Ite missa non est
Andate le messe sono finite
(Beppe Manni Gazzetta di Modena 29 VII 18)
Andate le messe sono finite
(Beppe Manni Gazzetta di Modena 29 VII 18)
A Sassatella una frazione di Frassinoro, un gruppo di giovani ha organizzato la sagra della Madonna paesana con processione. Dopo 50 anni. È un segno del futuro delle piccole parrocchie. Mancano i preti. Le parrocchie della diocesi di Modena sono 243 e 150 i preti in forza disponibili su 210 tra diocesani, religiosi (frati) e stranieri. Ogni parrocchia vorrebbe la messa. Ma non è più possibile. Il documento del vescovo del settembre 2017, propone una riorganizzazione delle zone pastorali sopprimendo e accorpando parrocchie del centro storico e della montagna. Ha suscitato reazioni tra i parrocchiani-cittadini anche non frequentatori. Un conto è accorpare diverse chiese in unità pastorali per coordinare gli interventi religiosi su territori omogenei, altro è cancellare parrocchie o messe domenicali, quando il paese non è ancora abitato.
Nel piccolo paese di montagna sono stati soppressi e "delocalizzati" scuola, poste, carabinieri, farmacia, spesso anche i negozi, che hanno portato ad un ulteriore spopolamento dei centri abitati. La chiesa-parrocchia è l'ultimo presidio, segno di identità sociale-religiosa di una comunità.
La risposta non è la frettolosa apparizione di un prete la domenica o chiedere ai cittadini di spostarsi in auto per andare in un paese vicino. La comunità per sopravvivere necessita di altre risposte. I paesani desiderano mantenere una realtà costruita nei secoli, fatta di parentele, relazioni e impegni comuni. Ne è prova la grandissima partecipazione alle sagre paesane dei pochi residenti rimasti e dei molti "emigrati" in pianura che ritornano in queste occasioni.
Non risponde a queste esigenze nemmeno la buona volontà di un diacono o di un gruppo di signore che presidiano i locali della chiesa e organizzano il catechismo.
Sono forse necessarie altre risposte sia civili e politiche che religiose. Come riabitare la collina creando posti di lavoro nell'agricoltura e nel turismo ecc. E nel contempo inventare una nuova figura di parroco.
Al vescovo deve importare non solo l'adempimento del precetto festivo ma la sopravvivenza e la buona vita della comunità. Anche piccola.
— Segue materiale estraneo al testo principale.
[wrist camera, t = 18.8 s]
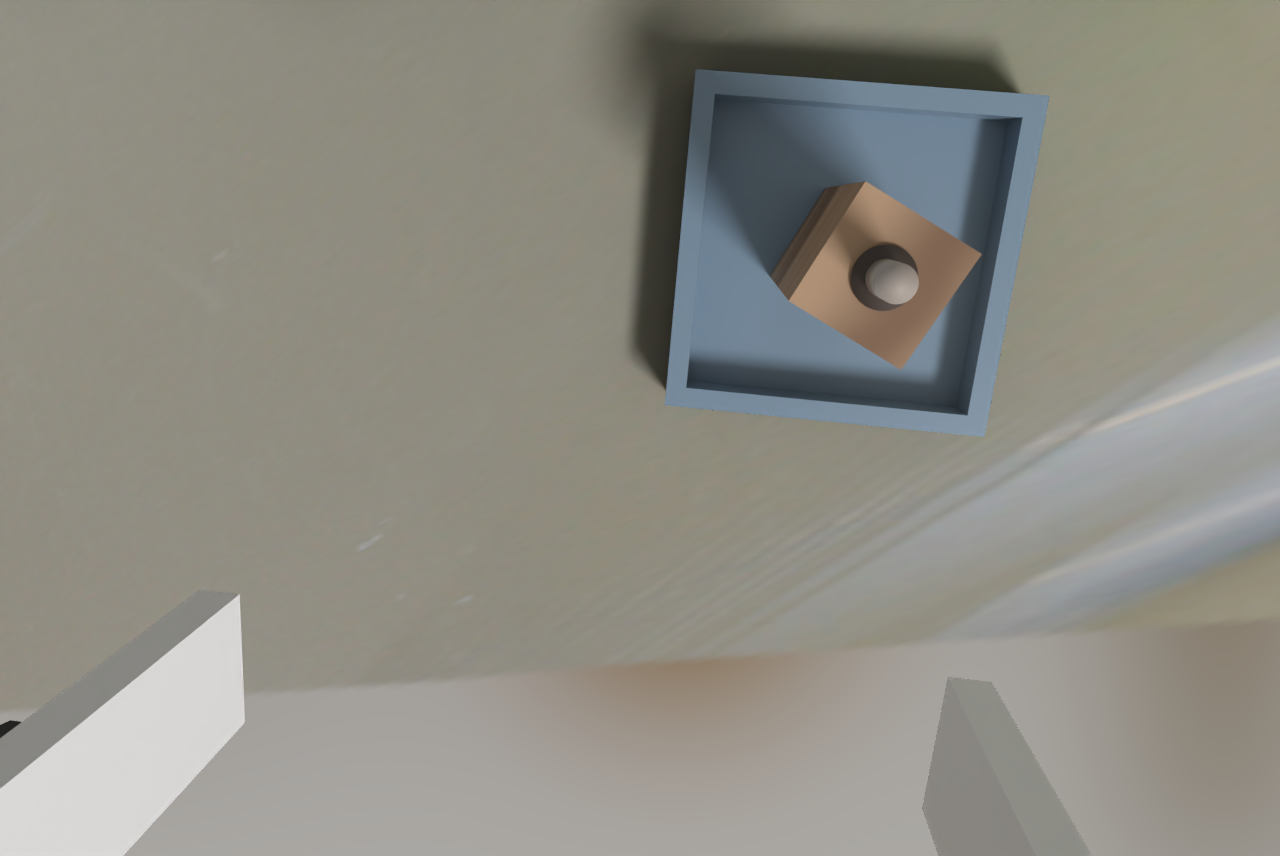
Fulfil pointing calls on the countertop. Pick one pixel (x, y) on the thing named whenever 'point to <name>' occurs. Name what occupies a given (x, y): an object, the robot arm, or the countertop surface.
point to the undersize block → (872, 269)
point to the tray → (780, 202)
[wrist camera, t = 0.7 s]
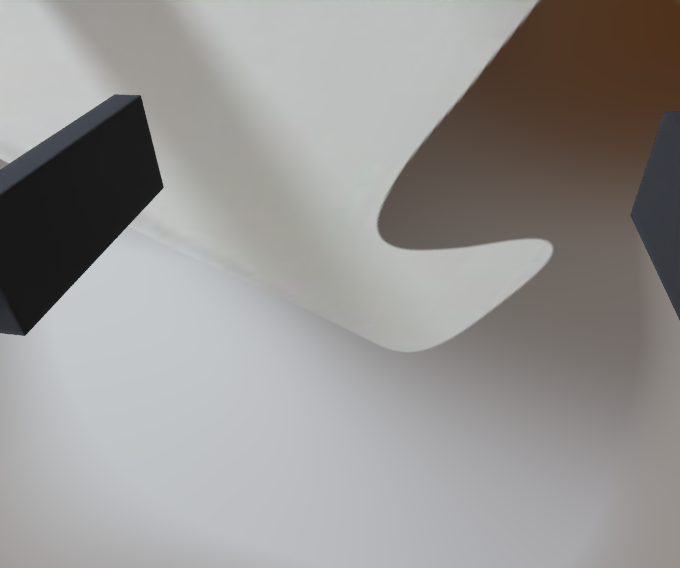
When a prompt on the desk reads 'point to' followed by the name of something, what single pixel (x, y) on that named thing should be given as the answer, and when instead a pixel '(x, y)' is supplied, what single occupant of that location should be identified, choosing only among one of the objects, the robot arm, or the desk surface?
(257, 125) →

Non ci sono preti. Non è vero che mancano le vocazioni? Non è servita l'immissione di preti importati dall'estero. Li facciamo noi con nuove modalità che non siano quelle tradizionali, come è stato fatto in altri tempi della storia. Uomini e donne celibi o sposati conosciuti e stimati nel paese, preparati teologicamente, potrebbero oggi presiedere l'eucarestia domenicale: curare la catechesi, la visita ai malati e ai vecchi, organizzare gli incontri. Autonomi anche giuridicamente. L'unico riferimento sarà il vescovo e il coordinamento della a zona pastorale. Come è stato fatto in altri tempi della storia. San Paolo nel I secolo, detta i criteri per scegliere il prete di una comunità: "Sia irreprensibile, marito di una sola donna, sobrio, prudente, dignitoso, ospitale, capace di insegnare, non dedito al vino, non violento ma benevolo, non litigioso, non attaccato al denaro. Sappia guidare bene la propria famiglia e abbia figli rispettosi…che egli goda buona stima presso quelli che sono fuori della comunità". (Prima lettera a Tito, 1,5-9 )
Ci sono resistenze tra una minoranza di anziani e "tradizionalisti" ma forse anche la paura del clero di perdere un potere che comunque si è molto ridotto. Potranno coesistere le due forme: un clero celibe e un clero sposato. L'immissione di pastori laici porterebbe a un rinnovamento straordinario. "Venite dunque la messa e ri-cominciata".